Records from a dataset
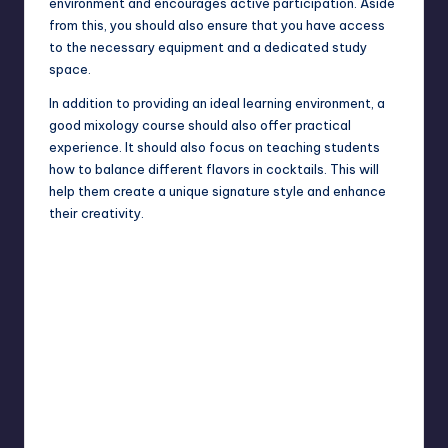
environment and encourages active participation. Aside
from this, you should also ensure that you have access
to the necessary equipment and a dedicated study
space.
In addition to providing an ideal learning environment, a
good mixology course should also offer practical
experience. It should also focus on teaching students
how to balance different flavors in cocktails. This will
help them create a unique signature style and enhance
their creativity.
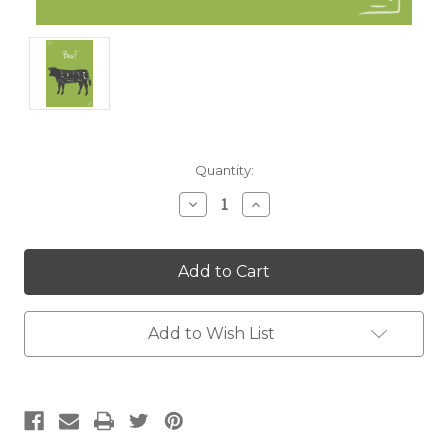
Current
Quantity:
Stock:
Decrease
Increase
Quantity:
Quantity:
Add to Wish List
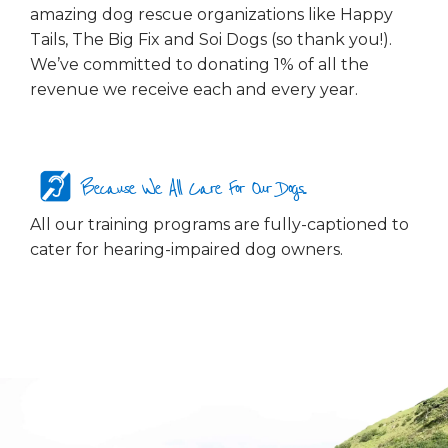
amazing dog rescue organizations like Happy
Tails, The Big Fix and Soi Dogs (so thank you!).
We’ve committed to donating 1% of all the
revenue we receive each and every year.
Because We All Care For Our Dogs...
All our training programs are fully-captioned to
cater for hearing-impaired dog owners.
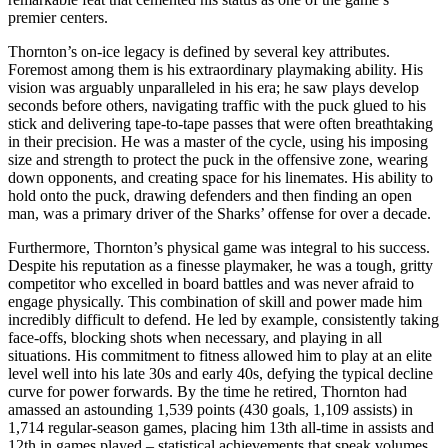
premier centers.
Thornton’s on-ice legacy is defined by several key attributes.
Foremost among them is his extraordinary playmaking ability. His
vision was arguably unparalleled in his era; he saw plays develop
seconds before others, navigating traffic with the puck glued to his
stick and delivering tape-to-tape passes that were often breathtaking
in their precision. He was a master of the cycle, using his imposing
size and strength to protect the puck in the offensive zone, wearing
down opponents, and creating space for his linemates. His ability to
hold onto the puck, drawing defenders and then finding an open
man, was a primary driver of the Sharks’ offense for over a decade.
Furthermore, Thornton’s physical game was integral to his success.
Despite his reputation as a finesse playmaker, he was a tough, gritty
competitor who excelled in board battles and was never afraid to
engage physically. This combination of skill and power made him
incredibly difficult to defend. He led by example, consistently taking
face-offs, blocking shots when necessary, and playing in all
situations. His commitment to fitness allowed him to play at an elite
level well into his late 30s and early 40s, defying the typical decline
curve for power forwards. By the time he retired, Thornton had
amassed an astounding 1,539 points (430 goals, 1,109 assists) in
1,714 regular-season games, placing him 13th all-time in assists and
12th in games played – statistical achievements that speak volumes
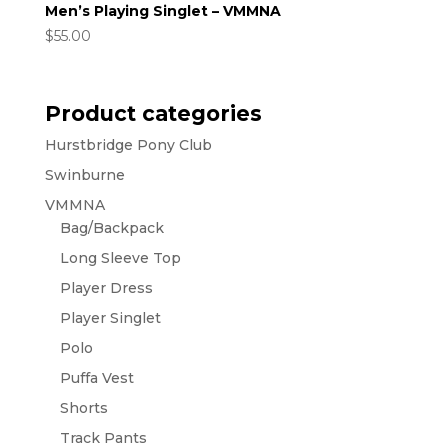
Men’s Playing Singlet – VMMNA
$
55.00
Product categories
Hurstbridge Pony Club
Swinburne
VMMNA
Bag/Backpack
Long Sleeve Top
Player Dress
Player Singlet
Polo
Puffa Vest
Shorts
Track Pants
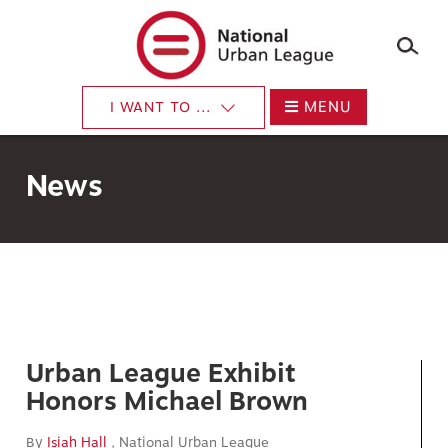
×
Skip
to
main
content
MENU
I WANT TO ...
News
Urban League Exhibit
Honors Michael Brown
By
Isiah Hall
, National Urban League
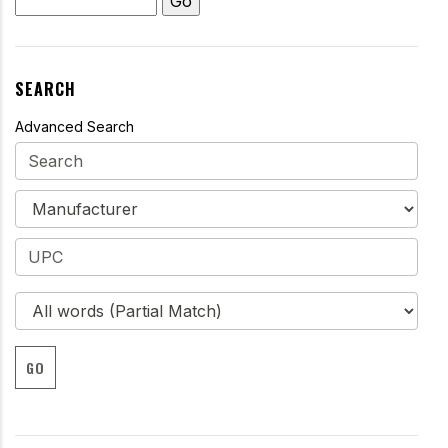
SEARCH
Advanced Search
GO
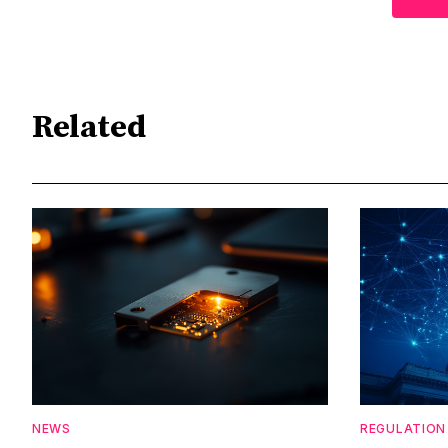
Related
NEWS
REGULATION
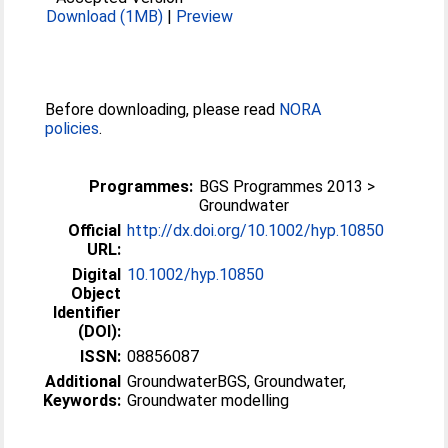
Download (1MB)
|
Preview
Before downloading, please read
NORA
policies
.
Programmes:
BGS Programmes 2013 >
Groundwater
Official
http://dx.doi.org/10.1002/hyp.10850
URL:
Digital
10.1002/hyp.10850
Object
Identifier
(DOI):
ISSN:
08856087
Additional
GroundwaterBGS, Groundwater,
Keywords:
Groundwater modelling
...
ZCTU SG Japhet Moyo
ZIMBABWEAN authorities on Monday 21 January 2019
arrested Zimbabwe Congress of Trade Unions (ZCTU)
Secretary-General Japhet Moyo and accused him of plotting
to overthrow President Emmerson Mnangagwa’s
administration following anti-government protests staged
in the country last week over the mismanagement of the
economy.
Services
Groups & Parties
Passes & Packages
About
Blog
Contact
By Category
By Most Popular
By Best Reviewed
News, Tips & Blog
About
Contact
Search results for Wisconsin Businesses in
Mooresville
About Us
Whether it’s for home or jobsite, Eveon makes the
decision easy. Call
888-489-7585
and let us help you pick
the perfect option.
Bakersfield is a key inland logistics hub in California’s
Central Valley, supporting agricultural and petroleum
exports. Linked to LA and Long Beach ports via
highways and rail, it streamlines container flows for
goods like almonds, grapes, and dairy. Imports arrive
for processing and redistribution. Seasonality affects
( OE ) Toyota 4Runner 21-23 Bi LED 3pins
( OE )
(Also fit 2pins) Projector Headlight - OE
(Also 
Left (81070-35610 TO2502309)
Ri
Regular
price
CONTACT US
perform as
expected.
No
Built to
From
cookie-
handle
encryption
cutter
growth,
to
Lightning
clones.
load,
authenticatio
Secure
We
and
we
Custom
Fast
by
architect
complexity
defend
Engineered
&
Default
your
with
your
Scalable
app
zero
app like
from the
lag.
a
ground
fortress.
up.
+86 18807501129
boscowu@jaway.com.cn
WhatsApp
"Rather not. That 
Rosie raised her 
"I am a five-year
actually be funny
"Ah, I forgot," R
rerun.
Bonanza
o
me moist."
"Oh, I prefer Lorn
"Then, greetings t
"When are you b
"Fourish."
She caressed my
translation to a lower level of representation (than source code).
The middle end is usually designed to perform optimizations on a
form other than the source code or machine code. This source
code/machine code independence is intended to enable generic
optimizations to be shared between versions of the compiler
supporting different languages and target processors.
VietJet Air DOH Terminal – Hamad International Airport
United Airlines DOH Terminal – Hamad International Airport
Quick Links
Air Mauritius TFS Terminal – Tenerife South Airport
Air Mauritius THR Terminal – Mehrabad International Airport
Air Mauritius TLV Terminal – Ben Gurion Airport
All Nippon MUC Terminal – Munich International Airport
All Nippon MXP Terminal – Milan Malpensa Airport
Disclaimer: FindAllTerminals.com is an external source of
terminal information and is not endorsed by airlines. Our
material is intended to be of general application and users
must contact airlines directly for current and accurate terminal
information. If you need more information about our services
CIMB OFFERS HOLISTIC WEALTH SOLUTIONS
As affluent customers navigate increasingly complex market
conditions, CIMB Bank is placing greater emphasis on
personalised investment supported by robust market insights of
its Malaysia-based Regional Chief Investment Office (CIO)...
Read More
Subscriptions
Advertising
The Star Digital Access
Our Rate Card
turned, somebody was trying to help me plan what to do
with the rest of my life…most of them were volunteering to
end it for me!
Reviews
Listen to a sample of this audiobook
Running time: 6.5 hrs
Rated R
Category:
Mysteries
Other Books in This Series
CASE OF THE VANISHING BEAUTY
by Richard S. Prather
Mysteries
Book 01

→ REQUIREMENT
When you reach the line containing "environment and encourages" in the entries above, begin restating word for word, and stop once the line containing "Because We All Care For Our Dogs..." has been given. Omit the pictures.

→ EXERCISE OUTPUT
environment and encourages active participation. Aside
from this, you should also ensure that you have access
to the necessary equipment and a dedicated study
space.
In addition to providing an ideal learning environment, a
good mixology course should also offer practical
experience. It should also focus on teaching students
how to balance different flavors in cocktails. This will
help them create a unique signature style and enhance
their creativity.
Current
Quantity:
Stock:
Decrease
Increase
Quantity:
Quantity:
Add to Wish List
amazing dog rescue organizations like Happy
Tails, The Big Fix and Soi Dogs (so thank you!).
We’ve committed to donating 1% of all the
revenue we receive each and every year.
Because We All Care For Our Dogs...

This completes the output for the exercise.